Guillermo Cabrera Infante y el Daiquiri: juegos de lengua en una copa

Guillermo Cabrera Infante y el Daiquiri: juegos de la lengua en una copa

Tiempo de lectura estimado: 3 minutos

Hay escritores que beben para olvidar. Otros para recordar. Guillermo Cabrera Infante, en cambio, parecía beber para jugar. Su prosa —rápida, punzante, llena de guiños— se mezclaba con la música de un club habanero y el murmullo de un bar nocturno, como un cóctel servido con hielo, ironía y nostalgia. Y aunque el whisky escocés lo acompañó en su largo exilio londinense, fue el daiquiri, el trago elegante y afilado de La Habana de los años 50, el que mejor destila el sabor de su literatura.

 

Guillermo Cabrera Infante retrato
Guillermo Cabrera Infante

 

El verbo como arma, el exilio como lengua

Guillermo Cabrera Infante nació en Gibara, Cuba, en 1929, y murió en Londres en 2005. Hijo de militantes comunistas, se formó como periodista y fue uno de los grandes cronistas culturales de la efervescente Habana de mediados de siglo.
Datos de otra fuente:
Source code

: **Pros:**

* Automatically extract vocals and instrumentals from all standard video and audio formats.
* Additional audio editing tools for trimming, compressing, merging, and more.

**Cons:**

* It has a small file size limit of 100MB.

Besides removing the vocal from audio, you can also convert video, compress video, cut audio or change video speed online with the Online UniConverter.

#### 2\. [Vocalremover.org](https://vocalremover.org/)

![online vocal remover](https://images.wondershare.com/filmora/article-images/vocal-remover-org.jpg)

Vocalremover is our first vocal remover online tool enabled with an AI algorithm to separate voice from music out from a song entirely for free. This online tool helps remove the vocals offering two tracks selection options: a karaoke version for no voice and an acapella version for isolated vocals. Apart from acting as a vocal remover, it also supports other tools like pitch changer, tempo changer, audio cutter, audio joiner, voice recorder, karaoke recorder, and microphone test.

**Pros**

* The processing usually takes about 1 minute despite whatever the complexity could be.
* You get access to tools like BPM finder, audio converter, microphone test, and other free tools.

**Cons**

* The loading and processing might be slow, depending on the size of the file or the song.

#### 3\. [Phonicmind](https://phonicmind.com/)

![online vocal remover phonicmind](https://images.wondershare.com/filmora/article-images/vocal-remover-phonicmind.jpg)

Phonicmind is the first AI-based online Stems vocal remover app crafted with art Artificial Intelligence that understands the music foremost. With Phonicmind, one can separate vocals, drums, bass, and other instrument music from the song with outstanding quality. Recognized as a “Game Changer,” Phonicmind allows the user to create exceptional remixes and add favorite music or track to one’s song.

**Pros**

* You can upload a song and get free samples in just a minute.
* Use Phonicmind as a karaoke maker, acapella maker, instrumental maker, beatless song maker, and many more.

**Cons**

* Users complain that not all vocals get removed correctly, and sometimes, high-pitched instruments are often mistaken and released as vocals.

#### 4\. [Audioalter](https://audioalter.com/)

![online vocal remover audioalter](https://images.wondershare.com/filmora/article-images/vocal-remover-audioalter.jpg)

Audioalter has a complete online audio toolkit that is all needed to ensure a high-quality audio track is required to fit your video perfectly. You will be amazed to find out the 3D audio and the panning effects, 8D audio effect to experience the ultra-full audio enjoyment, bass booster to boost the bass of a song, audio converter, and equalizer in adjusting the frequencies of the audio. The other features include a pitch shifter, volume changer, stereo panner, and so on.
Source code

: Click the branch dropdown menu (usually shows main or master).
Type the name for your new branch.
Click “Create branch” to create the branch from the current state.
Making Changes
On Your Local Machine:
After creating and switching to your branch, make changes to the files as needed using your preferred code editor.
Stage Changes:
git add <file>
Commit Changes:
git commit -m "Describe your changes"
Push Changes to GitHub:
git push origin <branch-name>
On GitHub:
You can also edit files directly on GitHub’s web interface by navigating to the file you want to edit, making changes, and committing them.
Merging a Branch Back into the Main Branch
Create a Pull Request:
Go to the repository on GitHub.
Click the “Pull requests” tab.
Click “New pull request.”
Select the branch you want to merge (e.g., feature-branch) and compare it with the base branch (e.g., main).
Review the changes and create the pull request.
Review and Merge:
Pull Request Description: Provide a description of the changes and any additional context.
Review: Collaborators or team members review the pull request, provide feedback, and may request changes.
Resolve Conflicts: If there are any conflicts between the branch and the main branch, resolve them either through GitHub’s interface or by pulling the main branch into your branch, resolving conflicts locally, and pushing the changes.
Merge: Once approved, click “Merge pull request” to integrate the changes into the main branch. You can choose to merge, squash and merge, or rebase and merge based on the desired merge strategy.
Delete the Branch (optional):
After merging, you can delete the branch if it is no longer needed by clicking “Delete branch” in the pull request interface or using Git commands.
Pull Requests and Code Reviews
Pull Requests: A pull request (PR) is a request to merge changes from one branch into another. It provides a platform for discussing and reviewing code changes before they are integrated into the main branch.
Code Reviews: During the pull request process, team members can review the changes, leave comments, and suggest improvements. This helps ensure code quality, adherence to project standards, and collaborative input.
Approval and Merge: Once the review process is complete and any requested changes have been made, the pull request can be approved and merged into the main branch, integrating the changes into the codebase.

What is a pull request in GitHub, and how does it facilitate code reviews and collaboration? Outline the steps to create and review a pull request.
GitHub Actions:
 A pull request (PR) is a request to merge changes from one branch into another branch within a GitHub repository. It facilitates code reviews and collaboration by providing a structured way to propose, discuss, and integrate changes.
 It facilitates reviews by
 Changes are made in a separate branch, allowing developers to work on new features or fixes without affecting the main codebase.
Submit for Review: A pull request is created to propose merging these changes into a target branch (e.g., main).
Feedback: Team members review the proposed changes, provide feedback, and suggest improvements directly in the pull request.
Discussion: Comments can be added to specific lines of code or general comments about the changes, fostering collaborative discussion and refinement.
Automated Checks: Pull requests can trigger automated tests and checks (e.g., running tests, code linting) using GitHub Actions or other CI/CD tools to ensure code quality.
Vivió el fervor de los primeros años de la Revolución, ocupando cargos oficiales —como director del ICAIC y agregado cultural en Bruselas—, pero muy pronto rompió con el castrismo. El desencanto, la censura y el autoritarismo lo empujaron al exilio, primero en Europa, después en Londres, ciudad donde vivió hasta el final, copa de whisky en mano y películas antiguas en la pantalla.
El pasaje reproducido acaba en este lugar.